The shadowy group appears to have set itself up as a private security firm, offering protection to senior figures, and illicitly using official police resources. Its leaders have been accused of "usurping" public functions and illegal usie of classified data.

Judge Francesco Lalla, Genoa's chief prosecutor, said the self-styled "Department for Anti-terrorist Strategic Studies," (Dssa) maintained an arsenal of weaponry, stored by its accused commanders Gaetano Saya and Riccardo Sindaco, both with links with the Italian far right. The revelations have heightened many Italians' unease about the strategies of the government of Silvio Berlusconi, the Prime Minister, against Islamist terrorism.

Judicial sources said the Dssa recruited from police, paramilitary carabinieri, finance police and the armed services and presented itself to Italian institutions as well as potential recruits as an elite body specialising in fighting Islamic and Marxist terrorism.

Mr Saya, now under house arrest, had applied for €32m (£21.6m) in European Union finance and had allegedly sought contact with the Vatican to try to obtain a contract to protect of Pope Benedict against terrorist attack.

Magistrates focused on the Dssa after it allegedly claimed to have a video of the murder in Iraq of the Italian hostage Fabrizio Quatrocchi and tried to sell the footage. Investigators are trying to determine what official support the organisation may have had.

The Interior Minister, Giuseppe Pisanu, has suspended dozens of police officers who joined the network. But Carlo Taormina, an MP from Mr Berlusconi's Forza Italia party, insists Dssa was a bona fide security company with nothing to hide and "the high commands of the police and intelligence services were aware of its existence".

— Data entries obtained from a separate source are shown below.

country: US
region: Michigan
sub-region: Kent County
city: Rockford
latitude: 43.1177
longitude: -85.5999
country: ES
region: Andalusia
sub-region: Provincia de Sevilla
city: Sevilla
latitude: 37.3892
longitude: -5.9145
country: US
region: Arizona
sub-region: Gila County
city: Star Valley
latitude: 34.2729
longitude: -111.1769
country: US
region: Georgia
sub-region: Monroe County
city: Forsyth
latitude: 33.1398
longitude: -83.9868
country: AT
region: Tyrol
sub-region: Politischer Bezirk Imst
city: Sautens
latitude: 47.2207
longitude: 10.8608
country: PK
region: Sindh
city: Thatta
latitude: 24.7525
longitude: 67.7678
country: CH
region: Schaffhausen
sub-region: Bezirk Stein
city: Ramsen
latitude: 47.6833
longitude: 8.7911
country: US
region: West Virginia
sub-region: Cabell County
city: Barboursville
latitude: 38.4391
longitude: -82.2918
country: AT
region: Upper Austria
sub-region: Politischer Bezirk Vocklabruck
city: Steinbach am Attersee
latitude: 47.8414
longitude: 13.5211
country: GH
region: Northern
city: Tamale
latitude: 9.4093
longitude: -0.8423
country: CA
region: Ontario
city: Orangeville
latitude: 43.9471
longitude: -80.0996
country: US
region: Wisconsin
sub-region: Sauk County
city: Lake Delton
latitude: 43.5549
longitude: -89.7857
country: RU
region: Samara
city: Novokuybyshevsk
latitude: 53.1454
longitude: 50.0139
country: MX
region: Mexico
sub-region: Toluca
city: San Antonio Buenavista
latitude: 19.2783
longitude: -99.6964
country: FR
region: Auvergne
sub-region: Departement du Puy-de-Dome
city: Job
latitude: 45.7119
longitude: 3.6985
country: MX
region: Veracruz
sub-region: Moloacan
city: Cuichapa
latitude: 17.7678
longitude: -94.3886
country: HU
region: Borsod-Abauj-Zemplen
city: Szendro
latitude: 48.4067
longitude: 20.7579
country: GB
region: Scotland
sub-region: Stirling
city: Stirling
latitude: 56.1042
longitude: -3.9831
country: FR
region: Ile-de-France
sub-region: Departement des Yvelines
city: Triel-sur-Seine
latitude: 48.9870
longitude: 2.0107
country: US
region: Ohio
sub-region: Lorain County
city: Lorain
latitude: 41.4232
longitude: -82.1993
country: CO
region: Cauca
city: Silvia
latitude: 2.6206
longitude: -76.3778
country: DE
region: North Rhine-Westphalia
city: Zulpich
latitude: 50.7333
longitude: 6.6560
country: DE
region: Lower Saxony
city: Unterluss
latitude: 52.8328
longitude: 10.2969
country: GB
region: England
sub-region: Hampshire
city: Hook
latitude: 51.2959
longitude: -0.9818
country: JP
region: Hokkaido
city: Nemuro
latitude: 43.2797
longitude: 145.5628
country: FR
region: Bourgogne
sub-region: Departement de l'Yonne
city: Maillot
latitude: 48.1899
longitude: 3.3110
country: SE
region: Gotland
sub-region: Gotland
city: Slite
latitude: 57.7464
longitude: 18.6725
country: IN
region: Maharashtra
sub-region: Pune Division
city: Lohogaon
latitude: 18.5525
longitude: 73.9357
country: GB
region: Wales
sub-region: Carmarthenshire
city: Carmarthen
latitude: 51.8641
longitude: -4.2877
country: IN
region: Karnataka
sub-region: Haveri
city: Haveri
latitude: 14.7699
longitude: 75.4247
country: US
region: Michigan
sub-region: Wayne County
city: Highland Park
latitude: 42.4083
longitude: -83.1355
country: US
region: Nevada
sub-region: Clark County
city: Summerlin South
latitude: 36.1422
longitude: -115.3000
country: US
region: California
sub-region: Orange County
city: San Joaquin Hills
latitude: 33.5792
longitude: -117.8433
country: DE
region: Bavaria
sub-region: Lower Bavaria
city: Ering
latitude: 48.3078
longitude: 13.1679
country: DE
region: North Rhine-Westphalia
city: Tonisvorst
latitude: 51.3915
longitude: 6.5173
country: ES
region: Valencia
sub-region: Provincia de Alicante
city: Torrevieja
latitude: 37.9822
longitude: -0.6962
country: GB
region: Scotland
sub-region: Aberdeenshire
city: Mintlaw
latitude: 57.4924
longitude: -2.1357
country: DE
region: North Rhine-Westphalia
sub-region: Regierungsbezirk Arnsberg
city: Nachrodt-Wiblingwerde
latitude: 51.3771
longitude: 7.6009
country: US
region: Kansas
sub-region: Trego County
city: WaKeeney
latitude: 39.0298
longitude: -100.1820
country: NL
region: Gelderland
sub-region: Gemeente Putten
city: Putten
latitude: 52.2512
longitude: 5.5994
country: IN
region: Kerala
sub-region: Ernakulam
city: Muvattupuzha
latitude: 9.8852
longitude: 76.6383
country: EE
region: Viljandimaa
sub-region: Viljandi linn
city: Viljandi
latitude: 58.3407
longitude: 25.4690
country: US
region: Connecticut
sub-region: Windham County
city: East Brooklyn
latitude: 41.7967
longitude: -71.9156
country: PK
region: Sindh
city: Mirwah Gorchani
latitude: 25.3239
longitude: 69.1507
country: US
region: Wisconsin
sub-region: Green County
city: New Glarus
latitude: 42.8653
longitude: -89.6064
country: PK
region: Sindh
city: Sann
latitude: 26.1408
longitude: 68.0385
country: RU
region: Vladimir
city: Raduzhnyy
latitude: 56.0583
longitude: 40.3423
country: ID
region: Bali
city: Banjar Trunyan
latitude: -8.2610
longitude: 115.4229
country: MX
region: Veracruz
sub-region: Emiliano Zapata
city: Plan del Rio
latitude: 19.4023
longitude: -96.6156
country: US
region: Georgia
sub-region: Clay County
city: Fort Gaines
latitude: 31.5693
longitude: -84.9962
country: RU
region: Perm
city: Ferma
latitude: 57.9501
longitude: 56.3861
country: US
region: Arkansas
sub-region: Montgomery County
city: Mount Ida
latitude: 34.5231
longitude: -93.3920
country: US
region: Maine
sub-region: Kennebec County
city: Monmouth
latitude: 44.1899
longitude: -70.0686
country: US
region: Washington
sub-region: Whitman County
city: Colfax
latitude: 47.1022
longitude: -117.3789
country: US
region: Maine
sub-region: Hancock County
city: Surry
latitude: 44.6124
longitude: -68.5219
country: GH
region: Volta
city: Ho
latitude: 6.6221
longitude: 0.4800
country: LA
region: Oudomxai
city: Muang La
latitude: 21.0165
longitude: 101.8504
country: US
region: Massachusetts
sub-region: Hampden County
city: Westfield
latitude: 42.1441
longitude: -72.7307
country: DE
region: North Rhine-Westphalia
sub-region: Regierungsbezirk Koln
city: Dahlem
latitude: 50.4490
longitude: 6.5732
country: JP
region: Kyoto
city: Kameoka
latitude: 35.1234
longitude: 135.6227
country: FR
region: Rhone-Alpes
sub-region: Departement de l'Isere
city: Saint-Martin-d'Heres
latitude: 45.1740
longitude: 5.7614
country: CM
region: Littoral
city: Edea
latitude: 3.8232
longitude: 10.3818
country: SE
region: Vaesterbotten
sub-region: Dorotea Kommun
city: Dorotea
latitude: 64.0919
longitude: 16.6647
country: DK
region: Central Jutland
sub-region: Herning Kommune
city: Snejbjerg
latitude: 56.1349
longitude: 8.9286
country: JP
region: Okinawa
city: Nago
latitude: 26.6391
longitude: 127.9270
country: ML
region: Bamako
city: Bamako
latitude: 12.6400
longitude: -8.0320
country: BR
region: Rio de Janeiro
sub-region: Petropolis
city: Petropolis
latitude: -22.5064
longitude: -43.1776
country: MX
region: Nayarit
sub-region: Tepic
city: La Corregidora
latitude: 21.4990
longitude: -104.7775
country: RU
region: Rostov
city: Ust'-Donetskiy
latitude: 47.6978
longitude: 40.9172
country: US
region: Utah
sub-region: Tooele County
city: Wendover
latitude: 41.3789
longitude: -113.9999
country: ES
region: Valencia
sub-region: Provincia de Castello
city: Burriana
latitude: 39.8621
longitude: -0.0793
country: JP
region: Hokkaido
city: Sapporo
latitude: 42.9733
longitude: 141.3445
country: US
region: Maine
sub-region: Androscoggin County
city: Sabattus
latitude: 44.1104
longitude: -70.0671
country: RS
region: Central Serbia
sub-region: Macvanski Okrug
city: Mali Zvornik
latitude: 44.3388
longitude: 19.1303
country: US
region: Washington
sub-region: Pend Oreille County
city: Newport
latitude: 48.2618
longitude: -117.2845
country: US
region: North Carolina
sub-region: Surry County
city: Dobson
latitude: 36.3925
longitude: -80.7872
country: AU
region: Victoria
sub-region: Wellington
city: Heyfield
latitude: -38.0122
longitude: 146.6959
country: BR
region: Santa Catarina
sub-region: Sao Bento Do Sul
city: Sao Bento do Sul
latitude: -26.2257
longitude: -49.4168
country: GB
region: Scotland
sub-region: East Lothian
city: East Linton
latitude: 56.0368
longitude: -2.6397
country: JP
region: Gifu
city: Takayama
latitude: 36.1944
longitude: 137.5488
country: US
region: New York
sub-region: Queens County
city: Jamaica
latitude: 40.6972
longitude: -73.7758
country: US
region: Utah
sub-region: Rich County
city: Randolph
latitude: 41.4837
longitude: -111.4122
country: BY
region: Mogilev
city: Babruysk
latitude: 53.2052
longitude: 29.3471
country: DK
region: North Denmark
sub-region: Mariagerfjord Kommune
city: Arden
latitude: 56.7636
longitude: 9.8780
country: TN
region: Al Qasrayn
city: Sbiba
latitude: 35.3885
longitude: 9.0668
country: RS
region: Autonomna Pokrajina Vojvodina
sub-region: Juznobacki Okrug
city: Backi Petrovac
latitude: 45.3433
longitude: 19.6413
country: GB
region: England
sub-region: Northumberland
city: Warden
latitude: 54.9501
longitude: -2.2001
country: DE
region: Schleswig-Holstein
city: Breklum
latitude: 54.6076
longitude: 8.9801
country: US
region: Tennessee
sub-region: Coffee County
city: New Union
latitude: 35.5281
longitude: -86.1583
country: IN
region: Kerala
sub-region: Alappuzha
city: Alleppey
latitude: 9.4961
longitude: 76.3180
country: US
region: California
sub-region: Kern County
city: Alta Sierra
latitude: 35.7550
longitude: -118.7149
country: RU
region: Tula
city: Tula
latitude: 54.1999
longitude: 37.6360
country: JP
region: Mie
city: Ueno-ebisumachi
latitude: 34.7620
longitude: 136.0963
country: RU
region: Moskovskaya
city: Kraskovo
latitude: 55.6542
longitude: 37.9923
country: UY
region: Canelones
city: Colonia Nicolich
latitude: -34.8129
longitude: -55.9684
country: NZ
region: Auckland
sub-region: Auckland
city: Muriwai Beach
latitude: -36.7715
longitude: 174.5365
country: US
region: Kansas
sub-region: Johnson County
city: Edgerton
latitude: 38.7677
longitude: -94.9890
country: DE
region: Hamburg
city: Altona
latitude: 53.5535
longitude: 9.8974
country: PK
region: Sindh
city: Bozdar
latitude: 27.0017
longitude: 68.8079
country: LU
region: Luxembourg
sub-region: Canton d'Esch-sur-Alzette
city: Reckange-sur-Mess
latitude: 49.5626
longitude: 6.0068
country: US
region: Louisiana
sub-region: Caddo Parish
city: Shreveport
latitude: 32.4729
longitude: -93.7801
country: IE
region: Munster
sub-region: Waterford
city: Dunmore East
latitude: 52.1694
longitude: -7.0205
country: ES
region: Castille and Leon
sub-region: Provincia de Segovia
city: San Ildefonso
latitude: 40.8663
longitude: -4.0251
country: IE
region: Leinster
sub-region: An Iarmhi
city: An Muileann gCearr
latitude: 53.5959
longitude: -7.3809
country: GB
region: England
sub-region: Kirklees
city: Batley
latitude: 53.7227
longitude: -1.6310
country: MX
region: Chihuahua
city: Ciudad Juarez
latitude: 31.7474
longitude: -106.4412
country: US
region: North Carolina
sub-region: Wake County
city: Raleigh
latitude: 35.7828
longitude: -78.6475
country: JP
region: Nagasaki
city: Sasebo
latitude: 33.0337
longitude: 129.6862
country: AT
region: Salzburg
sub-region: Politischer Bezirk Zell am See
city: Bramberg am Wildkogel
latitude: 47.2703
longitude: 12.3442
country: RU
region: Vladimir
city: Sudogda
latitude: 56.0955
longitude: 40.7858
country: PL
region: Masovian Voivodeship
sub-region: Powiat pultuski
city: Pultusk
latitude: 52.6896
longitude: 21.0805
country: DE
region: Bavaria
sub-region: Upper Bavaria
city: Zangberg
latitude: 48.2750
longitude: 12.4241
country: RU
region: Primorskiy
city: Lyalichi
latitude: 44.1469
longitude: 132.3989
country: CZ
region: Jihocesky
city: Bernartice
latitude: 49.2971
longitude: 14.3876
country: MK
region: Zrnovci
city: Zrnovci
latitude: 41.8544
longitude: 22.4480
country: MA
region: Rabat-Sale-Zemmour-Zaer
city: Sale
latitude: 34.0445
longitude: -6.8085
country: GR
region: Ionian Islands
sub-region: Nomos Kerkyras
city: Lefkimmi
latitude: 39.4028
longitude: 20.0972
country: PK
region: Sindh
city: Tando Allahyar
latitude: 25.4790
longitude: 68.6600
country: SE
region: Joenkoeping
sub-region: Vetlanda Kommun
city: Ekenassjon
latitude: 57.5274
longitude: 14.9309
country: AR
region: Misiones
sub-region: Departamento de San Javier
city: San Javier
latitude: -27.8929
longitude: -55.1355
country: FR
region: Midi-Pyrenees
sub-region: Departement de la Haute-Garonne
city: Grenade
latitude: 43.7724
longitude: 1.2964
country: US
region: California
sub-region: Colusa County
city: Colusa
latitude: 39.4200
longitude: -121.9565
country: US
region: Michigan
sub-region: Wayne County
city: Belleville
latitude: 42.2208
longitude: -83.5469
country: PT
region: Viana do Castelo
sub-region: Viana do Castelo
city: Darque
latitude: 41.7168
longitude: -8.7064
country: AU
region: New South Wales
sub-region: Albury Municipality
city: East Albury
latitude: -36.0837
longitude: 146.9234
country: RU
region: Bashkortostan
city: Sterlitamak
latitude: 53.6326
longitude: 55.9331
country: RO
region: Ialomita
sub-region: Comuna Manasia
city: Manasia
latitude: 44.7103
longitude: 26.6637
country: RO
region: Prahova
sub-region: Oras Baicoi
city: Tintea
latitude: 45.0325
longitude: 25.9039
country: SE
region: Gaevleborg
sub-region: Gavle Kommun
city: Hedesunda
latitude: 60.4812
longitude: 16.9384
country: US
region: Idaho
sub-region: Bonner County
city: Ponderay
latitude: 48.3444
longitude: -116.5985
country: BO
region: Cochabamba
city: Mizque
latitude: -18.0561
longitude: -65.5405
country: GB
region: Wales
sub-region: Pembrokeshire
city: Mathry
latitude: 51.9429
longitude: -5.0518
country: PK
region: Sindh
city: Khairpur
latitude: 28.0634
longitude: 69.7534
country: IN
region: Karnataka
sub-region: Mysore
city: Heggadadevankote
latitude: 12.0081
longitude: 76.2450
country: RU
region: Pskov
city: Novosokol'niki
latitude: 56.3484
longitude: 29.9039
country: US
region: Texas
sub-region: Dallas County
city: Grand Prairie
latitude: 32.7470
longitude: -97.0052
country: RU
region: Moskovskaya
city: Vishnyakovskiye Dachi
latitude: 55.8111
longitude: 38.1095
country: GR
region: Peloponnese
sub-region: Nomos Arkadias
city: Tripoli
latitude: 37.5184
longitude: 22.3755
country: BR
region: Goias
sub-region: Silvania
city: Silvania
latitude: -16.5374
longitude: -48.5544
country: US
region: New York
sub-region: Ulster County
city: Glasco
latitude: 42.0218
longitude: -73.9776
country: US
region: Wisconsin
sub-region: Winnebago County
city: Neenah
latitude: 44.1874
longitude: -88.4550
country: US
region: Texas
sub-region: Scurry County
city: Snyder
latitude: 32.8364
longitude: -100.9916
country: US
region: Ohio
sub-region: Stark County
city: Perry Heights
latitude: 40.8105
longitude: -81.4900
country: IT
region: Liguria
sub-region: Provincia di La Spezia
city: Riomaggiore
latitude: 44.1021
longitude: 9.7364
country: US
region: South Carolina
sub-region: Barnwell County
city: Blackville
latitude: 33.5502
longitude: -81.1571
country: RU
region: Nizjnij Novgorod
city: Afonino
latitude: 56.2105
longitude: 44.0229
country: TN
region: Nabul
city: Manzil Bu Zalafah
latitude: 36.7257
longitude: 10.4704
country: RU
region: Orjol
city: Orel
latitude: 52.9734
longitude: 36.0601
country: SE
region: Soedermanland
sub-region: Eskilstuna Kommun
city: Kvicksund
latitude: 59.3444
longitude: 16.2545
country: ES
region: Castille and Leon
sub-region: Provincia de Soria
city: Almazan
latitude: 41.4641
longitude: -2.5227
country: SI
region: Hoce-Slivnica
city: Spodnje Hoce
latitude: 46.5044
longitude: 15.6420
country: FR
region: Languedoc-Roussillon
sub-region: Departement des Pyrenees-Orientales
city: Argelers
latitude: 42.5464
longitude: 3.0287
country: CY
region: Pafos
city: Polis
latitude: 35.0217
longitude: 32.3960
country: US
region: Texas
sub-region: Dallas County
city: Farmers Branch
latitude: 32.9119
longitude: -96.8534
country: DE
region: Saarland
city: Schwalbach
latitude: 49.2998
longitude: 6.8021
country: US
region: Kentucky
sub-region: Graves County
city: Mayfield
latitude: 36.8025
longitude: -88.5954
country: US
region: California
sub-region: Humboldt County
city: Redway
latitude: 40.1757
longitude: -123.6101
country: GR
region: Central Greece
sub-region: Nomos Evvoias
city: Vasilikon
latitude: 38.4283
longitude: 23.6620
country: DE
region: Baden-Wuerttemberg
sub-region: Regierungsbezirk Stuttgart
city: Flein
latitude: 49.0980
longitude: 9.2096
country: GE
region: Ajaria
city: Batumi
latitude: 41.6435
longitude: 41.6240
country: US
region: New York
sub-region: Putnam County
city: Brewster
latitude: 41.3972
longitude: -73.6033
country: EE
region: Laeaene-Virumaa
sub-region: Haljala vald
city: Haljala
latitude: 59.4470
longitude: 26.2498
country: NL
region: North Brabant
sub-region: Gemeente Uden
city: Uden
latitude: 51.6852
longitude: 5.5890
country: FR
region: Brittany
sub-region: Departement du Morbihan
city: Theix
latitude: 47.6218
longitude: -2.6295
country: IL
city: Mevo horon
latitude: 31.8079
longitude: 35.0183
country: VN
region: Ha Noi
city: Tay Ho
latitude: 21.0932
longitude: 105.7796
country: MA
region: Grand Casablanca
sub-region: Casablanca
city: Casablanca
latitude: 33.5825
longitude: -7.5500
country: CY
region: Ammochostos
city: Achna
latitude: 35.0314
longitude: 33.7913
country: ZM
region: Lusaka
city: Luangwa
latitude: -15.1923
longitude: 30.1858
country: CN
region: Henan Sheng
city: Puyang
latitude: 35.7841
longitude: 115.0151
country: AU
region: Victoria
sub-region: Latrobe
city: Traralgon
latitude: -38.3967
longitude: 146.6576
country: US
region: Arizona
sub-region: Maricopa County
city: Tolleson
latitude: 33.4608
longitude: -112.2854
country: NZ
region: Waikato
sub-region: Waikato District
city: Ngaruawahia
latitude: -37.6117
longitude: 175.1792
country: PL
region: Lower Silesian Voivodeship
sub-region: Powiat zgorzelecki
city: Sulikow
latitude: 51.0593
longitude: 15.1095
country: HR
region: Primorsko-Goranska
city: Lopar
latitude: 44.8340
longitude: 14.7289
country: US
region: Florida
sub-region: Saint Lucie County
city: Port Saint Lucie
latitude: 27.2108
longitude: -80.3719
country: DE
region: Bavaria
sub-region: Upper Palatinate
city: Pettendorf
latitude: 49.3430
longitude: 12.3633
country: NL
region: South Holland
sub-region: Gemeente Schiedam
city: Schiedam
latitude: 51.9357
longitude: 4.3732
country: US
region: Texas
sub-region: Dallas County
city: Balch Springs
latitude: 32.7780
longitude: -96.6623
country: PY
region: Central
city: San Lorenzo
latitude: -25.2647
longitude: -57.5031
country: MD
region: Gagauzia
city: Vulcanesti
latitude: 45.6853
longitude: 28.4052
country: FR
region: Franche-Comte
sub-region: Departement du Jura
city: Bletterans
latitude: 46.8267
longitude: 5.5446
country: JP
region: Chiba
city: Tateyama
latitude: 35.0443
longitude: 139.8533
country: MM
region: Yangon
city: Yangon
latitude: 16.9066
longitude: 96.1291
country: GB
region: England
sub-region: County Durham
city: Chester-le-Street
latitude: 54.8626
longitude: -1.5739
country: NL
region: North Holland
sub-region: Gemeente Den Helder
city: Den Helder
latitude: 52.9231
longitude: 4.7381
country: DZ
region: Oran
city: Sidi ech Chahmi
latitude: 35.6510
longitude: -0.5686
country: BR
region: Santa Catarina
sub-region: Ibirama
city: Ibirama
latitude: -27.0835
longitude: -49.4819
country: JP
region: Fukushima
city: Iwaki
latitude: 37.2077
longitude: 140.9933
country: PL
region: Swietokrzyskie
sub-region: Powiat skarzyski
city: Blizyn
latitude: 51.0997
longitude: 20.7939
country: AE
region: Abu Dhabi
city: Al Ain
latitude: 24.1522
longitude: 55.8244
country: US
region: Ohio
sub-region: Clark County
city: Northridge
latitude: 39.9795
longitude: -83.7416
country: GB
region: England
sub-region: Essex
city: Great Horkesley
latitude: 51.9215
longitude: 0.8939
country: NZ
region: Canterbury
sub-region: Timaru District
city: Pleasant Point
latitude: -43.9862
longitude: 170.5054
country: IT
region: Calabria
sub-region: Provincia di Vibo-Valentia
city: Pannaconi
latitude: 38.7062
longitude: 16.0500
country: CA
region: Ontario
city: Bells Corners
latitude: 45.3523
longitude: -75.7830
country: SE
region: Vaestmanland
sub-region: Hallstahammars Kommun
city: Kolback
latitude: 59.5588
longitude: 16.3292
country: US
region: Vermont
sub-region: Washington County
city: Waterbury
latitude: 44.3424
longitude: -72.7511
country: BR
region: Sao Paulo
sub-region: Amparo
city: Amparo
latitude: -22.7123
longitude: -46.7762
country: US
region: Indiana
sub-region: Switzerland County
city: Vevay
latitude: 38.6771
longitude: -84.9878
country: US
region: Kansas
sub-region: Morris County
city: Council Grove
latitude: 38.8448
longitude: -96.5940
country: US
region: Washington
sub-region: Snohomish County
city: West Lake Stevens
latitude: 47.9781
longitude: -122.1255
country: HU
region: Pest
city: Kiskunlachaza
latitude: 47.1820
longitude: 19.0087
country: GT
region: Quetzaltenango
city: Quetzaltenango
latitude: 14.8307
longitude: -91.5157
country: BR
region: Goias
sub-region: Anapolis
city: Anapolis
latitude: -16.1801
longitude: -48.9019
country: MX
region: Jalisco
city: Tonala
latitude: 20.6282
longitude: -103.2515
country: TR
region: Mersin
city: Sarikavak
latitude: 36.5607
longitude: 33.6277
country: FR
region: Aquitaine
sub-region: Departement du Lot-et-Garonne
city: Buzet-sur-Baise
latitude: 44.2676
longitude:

Il Messaggero quoted an investigator who said it was particularly disturbing that phone intercepts suggested Dssa members had been planning to kidnap Cesare Battisti, a Red Brigades activist living in exile in Paris. "We were seeing the genesis of something similar to the death squads in Argentina," the magistrate is reported to have said.

The group was charged with making unauthorised use of interior ministry data bank information as well as equipping cars with sirens and flashing lights and the official "lollipop" sticks, used by Italian police to stop traffic or wave as they break traffic regulations.

Gilberto Di Benedetto, an associate of Mr Saya who acted as a middleman with the Vatican, said most members had joined the Dssa in good faith, despite its farcical aspect. "There were people who were hoping for power or to become private investigators, but there also were many police officers and sergeants who believed the Dssa would advance their careers," he said.

La Repubblica newspaper quoted Michael Scheuer, a former CIA agent and head of the "Bin Laden unit" at CIA headquarters in Langley, Virginia, until last November, as saying the head of Italy's military intelligence agency Sismi had authorised the CIA to abduct Abu Omar, a militant Islamic cleric who was flown from Milan to Egypt and reportedly tortured.

Mr Berlusconi's government denies knowledge of the affair, which became public after Milan magistrates issued arrest warrants for 13 CIA agents.